Jonathan nodded. “The same method which was used so successfully in France.”

“They shot at the King ...”

“One of their fraternity most surely. If that had succeeded it would have been a start. I worry about you.”

“Oh, Jonathan, I shall be all right. I can look after myself. I don’t know much of all these things-but at least I now know a little.”

He came to me and took my hands in his.

“You are very precious to me,” he said.

“Oh, please, Jonathan ... don’t,” I said tremulously.

He was silent for a while-more serious than I had ever known him to be. He had been greatly shaken, not only by the incident and its failure for him; and I knew in that moment that he really was deeply concerned for me.

The wine was warming me. I gazed into the blue flames which spurted out of the logs.

I could see all sorts of pictures in the firecastles, fiery red faces ... figures, and I thought: I wish this could go on.

But that was how I always felt when I was with him.

It must have been about an hour that we sat there before Meg Borrows came in to say that our things were dry enough to put on now and would we like some more mulled wine?

I said: “We must be going. They’ll be missing us.”

“I’ll have your things taken up to the rooms,” said the obliging Meg, “and you can go up when you like.”

Jonathan looked at me. “Let us have a little more of your excellent wine,” he said.

Meg looked delighted and went off to get it.

“We should go back,” I said.

“Just a little longer.”

“We ought ...”

“My dear Claudine, as usual you are concerned with what you ought instead of what you want.”

”They’ll be wondering what has become of us.”

“They can wonder for a little longer surely.”

Meg brought in the wine, poured it out and carried it to us.

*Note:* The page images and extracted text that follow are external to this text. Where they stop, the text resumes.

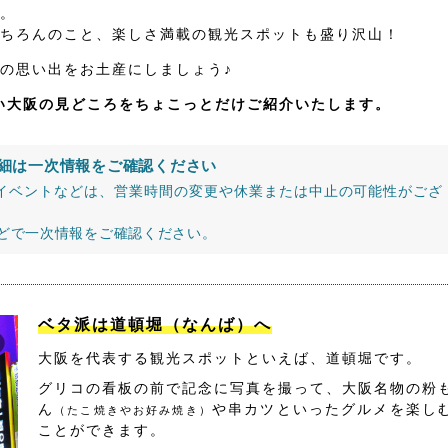
。
ちろんのこと、楽しさ満載の観光スポットも盛り沢山！
の思い出をお土産にしましょう♪
たい大阪の見どころをちょこっとだけご紹介いたします。
細は一次情報をご確認ください
イベントなどは、営業時間の変更や休業または中止の可能性がござ
などで一次情報をご確認ください。
ベタ派は道頓堀（なんば）へ
大阪を代表する観光スポットといえば、道頓堀です。
グリコの看板の前で記念に写真を撮って、大阪名物の粉
ん
や串カツといったグルメを楽し
（たこ焼きやお好み焼き）
ことができます。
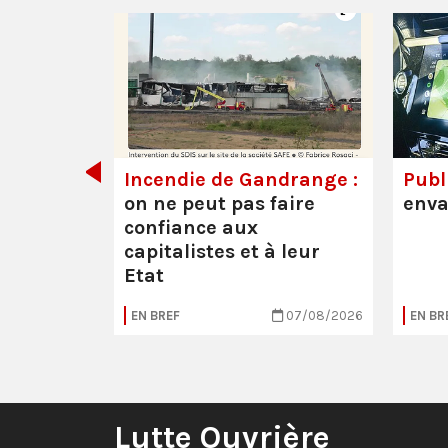
de tout
Incendie de Gandrange :
Publi
on ne peut pas faire
enva
confiance aux
capitalistes et à leur
Etat
05/08/2026
EN BREF
07/08/2026
EN BR
Lutte Ouvrière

Jonathan watched me as he drank.

“In the years to come,” he said, “I shall remember this moment. You and I in our ill-fitting robes, damp from the river, alone, drinking in paradise. This stuff tastes like nectar to me and I feel like Jove.”

“I do believe your tastes run in similar directions.”

“You find me godlike?”

“I believe he was constantly chasing women.”

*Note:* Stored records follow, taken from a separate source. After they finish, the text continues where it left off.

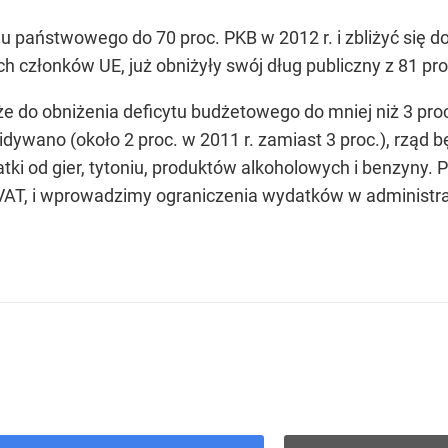
 państwowego do 70 proc. PKB w 2012 r. i zbliżyć się do
h członków UE, już obniżyły swój dług publiczny z 81 pro
że do obniżenia deficytu budżetowego do mniej niż 3 pr
ywano (około 2 proc. w 2011 r. zamiast 3 proc.), rząd bę
atki od gier, tytoniu, produktów alkoholowych i benzyny
VAT, i wprowadzimy ograniczenia wydatków w administracj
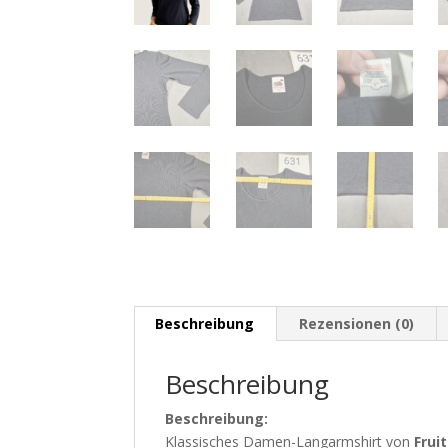
Beschreibung
Rezensionen (0)
Beschreibung
Beschreibung:
Klassisches Damen-Langarmshirt von
Frui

“In various shapes when doing so ... swans ... bulls ... what a gift!”

“Presumably he felt he was not attractive enough to be as he really was.”

“I can see I do not need such a gift. I believe I am irresistible just as I am.”

“Are you?”

“Almost,” he replied. “I have no rivals except dull Duty, who is a formidable one, I agree, where a certain would-be virtuous lady is concerned.”

“I wish you would be serious.”

“I have to be ... most of the time. Let me dally for a while. At this moment I should be on my way back to the house. I should be changing into presentable garments.